A commencement order bringing sections 13-16 of the London Olympic Games and Paralympic Games Act 2006 into force on 5th October 2009, related to the 2012 London Olympics.

Reason

This commencement order has no ongoing effect — it merely activated provisions at a specific past date for an event (2012 Olympics) that has long concluded. The sections themselves, if still needed, exist independently. Retaining an spent commencement order from 2009 adds only clutter to the statute book with zero regulatory purpose.
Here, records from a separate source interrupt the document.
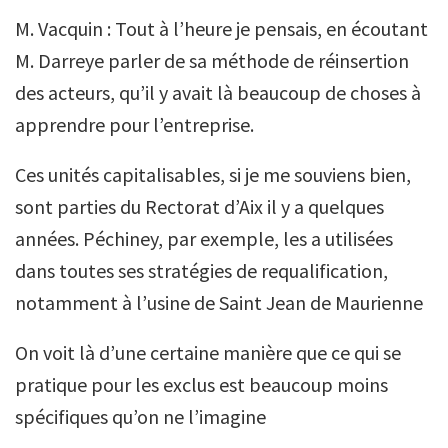
M. Vacquin : Tout à l’heure je pensais, en écoutant
M. Darreye parler de sa méthode de réinsertion
des acteurs, qu’il y avait là beaucoup de choses à
apprendre pour l’entreprise.
Ces unités capitalisables, si je me souviens bien,
sont parties du Rectorat d’Aix il y a quelques
années. Péchiney, par exemple, les a utilisées
dans toutes ses stratégies de requalification,
notamment à l’usine de Saint Jean de Maurienne
On voit là d’une certaine manière que ce qui se
pratique pour les exclus est beaucoup moins
spécifiques qu’on ne l’imagine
keep COMPANY’S POWERS uksi-2009-2579 · 2009
Summary

Harbour Revision Order enabling Manchester Ship Canal Company to register as a private company limited by shares under Companies Act 1985, while maintaining existing Harbours Act 1964 obligations. Also provides for repeal of Victorian-era Companies Clauses Consolidation Acts and adoption of modern articles of association.

Reason

This Order provides beneficial modernization of corporate structure for critical national infrastructure. Britons would be worse off if deleted because: (1) it preserves the company's statutory obligations under Harbours Act 1964 to maintain, operate and improve the canal - deletion would leave the governance structure in regulatory limbo; (2) repeal of Victorian-era Companies Clauses Consolidation Acts reduces anachronistic compliance burden; (3) modern articles of association enable efficient corporate governance while maintaining harbour authority status; (4) the Order is fundamentally permissive rather than restrictive - it expands corporate options rather than imposing new burdens. The canal serves major port operations and deleting this structure could undermine investment and operational efficiency.